Creating my AI Bank Customer Subscription Predictor

Rahul Bhattacharya Apr 25, 2023 06:53 AM

Live Demo GitHub

Synopsis: Here I apply machine learning to predict customer subscription likelihood for financial services. By analyzing campaign and customer data, it identifies patterns that influence conversion rates, offering institutions a data-driven tool to improve targeting, optimize marketing strategies, and enhance campaign efficiency.

A few years ago, I was reflecting on how financial institutions decide whether a customer will subscribe to a new service or product. The idea stayed in my mind after noticing how banks often run campaigns that do not always convert as expected. I imagined that if I had a way to analyze the customer data with machine learning, I could predict the likelihood of subscription. That personal thought became the seed of this project. It was less about coding at first, more about curiosity of how data tells a story. From that curiosity came this application, which I will now explain in detail. Dataset used here.

Creating my AI Bank Customer Subscription Predictor

The project turned into a Streamlit app that loads a trained pipeline and predicts whether a bank customer will subscribe. I structured the project to be small but complete, making it easy to run locally or host online. Each file plays a role in keeping the project clean. I wanted the breakdown to be transparent, so that anyone could see not just the result, but the reasoning behind the code. In this blog post, I will go through every file and explain every code block in the app. The purpose is clarity, not brevity, so this will be long and detailed.
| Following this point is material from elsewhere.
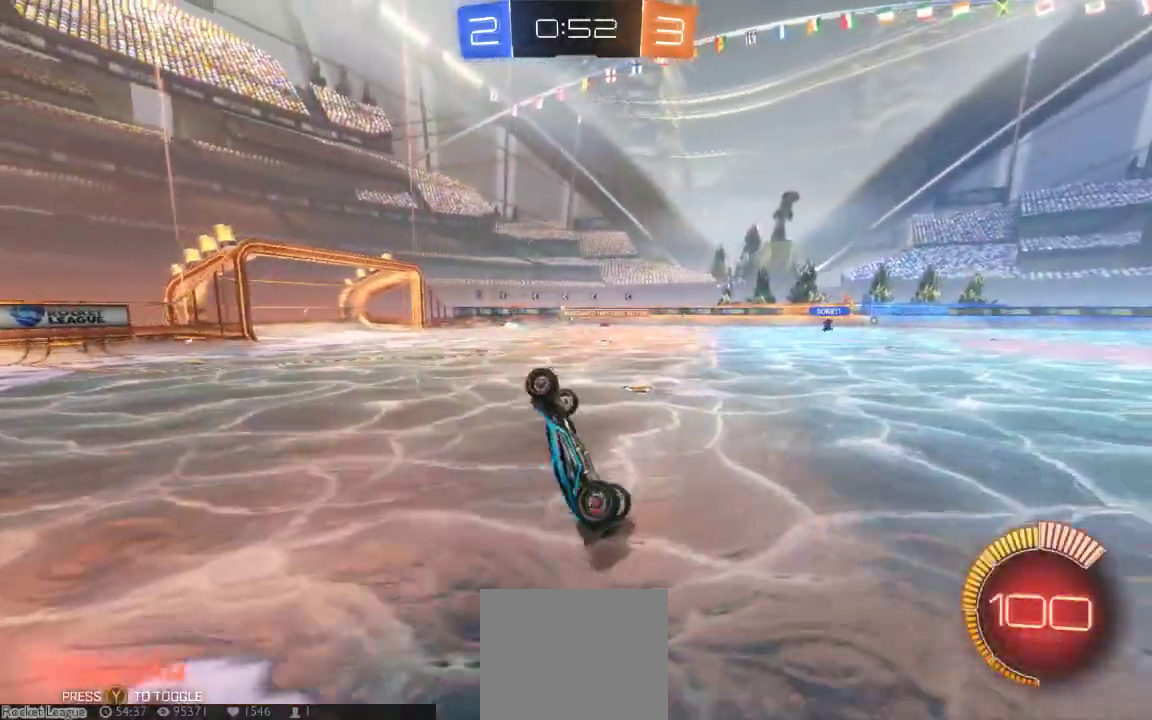
{"dt_ms": 500, "buttons": [], "left_stick": "center", "right_stick": "center", "button_events": []}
The `requirements.txt` File

This file defines the Python packages needed to run the app. In my project, it includes core libraries such as:

streamlit
pandas
numpy
joblib
scikit-learn

Each package has a purpose. Streamlit provides the web interface so I can interact with the model in a browser. Pandas is used to manage tabular data that flows into the model. NumPy provides numerical support and array handling for computations. Joblib is required because the trained pipeline is serialized into a .joblib file. Scikit-learn is the base library that defines the pipeline, transformations, and model training.

By defining these in requirements.txt, anyone can install the same environment by running pip install -r requirements.txt. That ensures reproducibility of the project. The file is short but it carries significant importance, because without it the app may not run correctly on another system.

The Trained Model File

The model file is stored in the path:

models/subscription_pipeline.joblib

This file contains the entire scikit-learn pipeline, trained earlier on bank marketing data. The pipeline likely includes preprocessing steps like encoding categorical variables, scaling numerical features, and then a classifier such as logistic regression or random forest. By saving the whole pipeline, I avoid repeating the preprocessing code in the app. The app can directly load the pipeline and run predictions on user inputs.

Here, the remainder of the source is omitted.